Bringing about change

Clean and green

Anneshwara’s grama panchayat has taken the initiative to turn the village into a model of cleanliness, writes D M Kurke Prashanth

If ever there was a village that was a picture of cleanliness, then, it must be this one: Anneshwara village in Devanahalli taluk of Bangalore rural district. A visit to this village is a real eye-opener. It is a great example of how people’s representatives and the community can come together and bring about a transformation. The village is well on its way to achieving the motto of ‘Sampurna Grama Nairmalya’ or total cleanliness. What’s more, it has also won the Central government’s Nirmala Grama Puraskara (NGP). It has also won the district-level Nirmala Grama silver award. Also, the village has won awards at the taluk level.

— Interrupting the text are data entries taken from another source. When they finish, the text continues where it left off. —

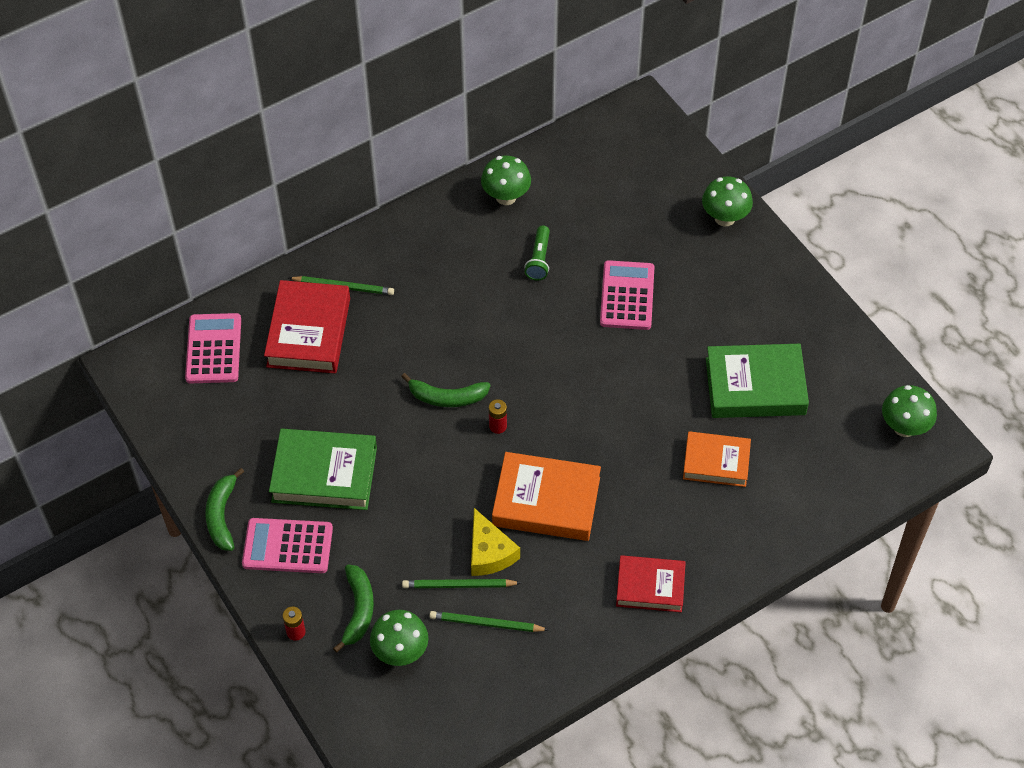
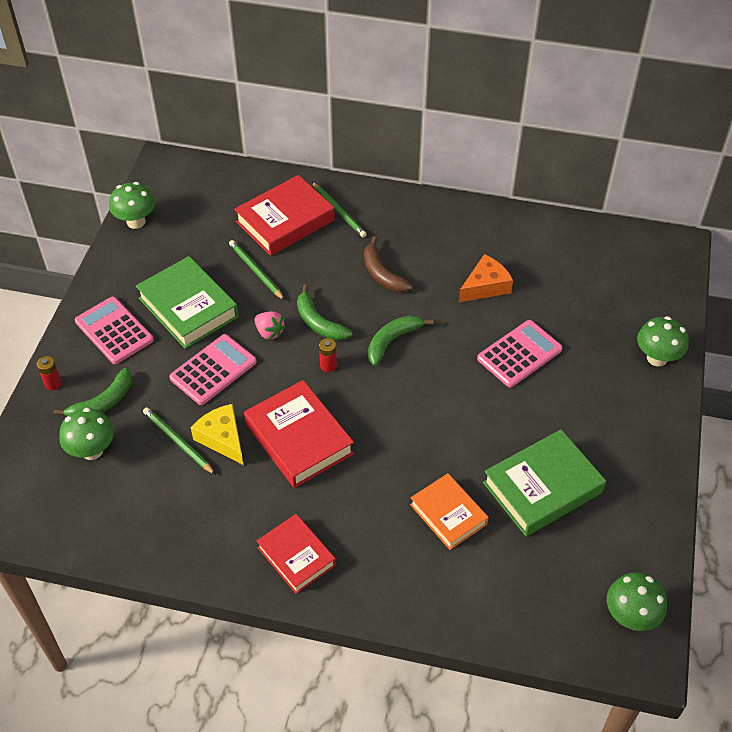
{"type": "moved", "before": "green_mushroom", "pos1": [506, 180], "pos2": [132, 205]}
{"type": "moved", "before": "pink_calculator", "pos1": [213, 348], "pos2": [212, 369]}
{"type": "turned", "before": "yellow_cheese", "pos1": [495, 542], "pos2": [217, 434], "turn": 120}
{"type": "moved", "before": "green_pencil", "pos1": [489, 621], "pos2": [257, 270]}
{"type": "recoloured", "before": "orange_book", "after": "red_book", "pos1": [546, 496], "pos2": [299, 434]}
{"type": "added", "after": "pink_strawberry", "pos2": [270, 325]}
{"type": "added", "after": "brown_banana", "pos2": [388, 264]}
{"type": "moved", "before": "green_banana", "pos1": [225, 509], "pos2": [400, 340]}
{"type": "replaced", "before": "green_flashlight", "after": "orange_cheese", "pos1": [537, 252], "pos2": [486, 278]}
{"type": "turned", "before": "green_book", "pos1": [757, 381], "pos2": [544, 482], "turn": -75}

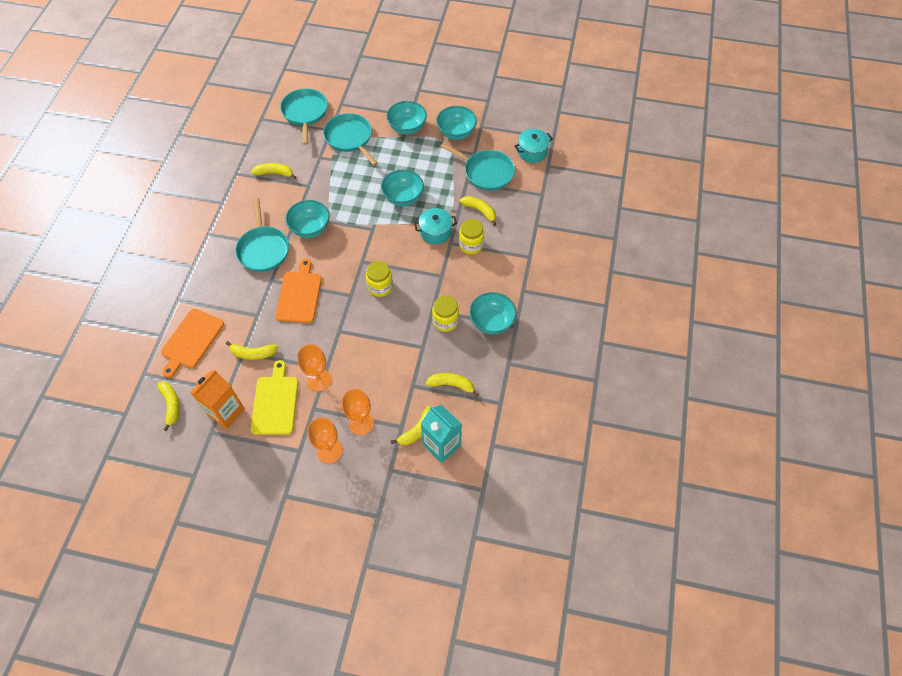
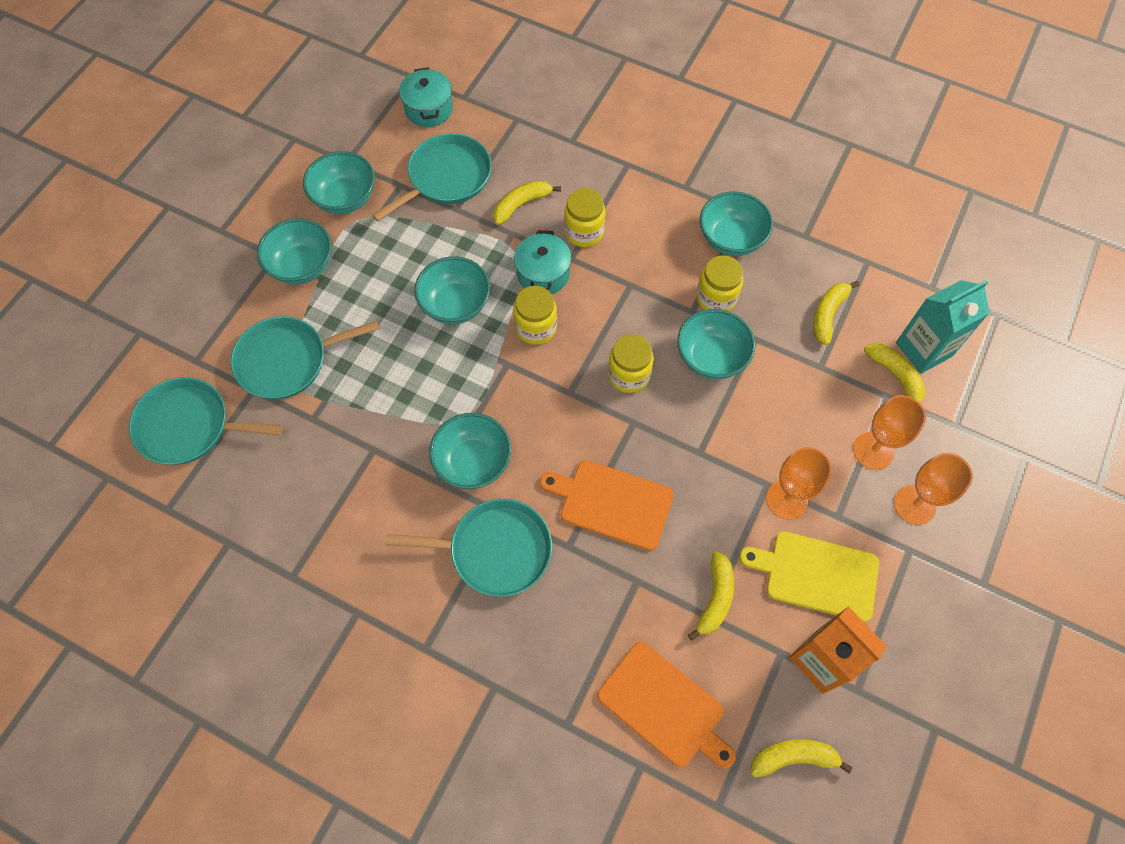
{"type": "added", "after": "yellow_jar", "pos2": [535, 315]}
{"type": "added", "after": "turquoise_bowl", "pos2": [716, 344]}
{"type": "removed", "before": "yellow_banana", "pos1": [273, 171]}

Most foreign delegations that come to the country to understand rural hygiene visit Anneshwara. A delegation comprising 13 representatives from America, Uganda, China, Srilanka, Jordan and South Africa recently visited the village and were impressed with the cleanliness programmes organised in the village, and the level of community participation.

The story of Anneshwara’s transformation is not exactly a recent phenomenon. There have been several programmes and campaigns in the village that have created awareness about cleanliness. But what provided impetus to the cleanliness programmes in the village was a visit members of the gram panchayat paid to villages in neighbouring Tamil Nadu. Some of the programmes taken up by the gram panchayats in villages there inspired Anneshwara’s GP members.

Taking the initiative

The first step they took was to install dustbins in street corners. The garbage collection bins have been divided into sections: the green ones are used to collect wet waste, while the red bin is used to accumulate dry waste. The number of bins installed in the panchayat limits are 85.

Every house was also provided with green and red bins for waste segregation, with aid from private organisations. Also street theatre and car festivals were employed as tools to create awareness about cleanliness. A waste management tax of Rs 20 was levied on every home. The Rs 4 lakh collected from this tax is now being used for waste management.

The grama panchayat didn’t rest at that. It brought about a check on use of plastic and made available biodegradable bags to people in the village. The panchayat has also distributed ‘Arogya cards’ to every villager,to collect data on various aspects of hygiene including the use of toilets, maintenance of homes and the yard in front of every home.

An inspection is also conducted every fortnight by anganwadi workers and helpers. All the information is recorded in the card. Based on the information available, members of the grama panchayat visit every home and create awareness about the steps to be taken to ensure cleanliness.

The Anneshwara gram panchayat has also set up a waste processing unit at a cost of Rs 9 lakh. This is the only organic waste processing unit in the whole of Bangalore rural district. Waste is collected once in 15 days in 17 tractors from all the villages that are under the jurisdiction of the panchayat. The waste, already segregated, is again separated at the processing unit. At least 10-15 tonnes of manure is produced once every 25 days. Six-seven tonnes of vermicompost is also produced from wet waste once every 45 days. Every ton of vermicompost fetches a price of Rs 6,000. The gram panchayat ensures that these funds are channelised into more development activities.

Ninety per cent of the houses in the panchayat limits have toilets. The gram panchayats keep a close watch on how they are being used. It has also constituted a village cleanliness committee for better administration. The panchayat has also built public toilets, and their management and maintenance have been handed over to those who don’t have toilets in their homes.

Also, the gram panchayat has installed solar power in 325 homes belonging to the SC/ST and all anganwadis and schools.

All-round improvement

* Thanks to scientific segregation and disposal of waste, the drains in the village are clean. What’s more, the cost of drainage maintenance has come down, according to Anneshwara gram panchayat executive Gopalaiah, who has been working here for the past ten years.

* “When the district level award was given to the panchayat, there was no waste processing unit. If not, we would have won more awards,” he adds.

“Out of the 1,175 houses in the panchayat limits, 1,100 houses have toilets. Fresh information is gathered every year. The health of villages has improved,” he adds.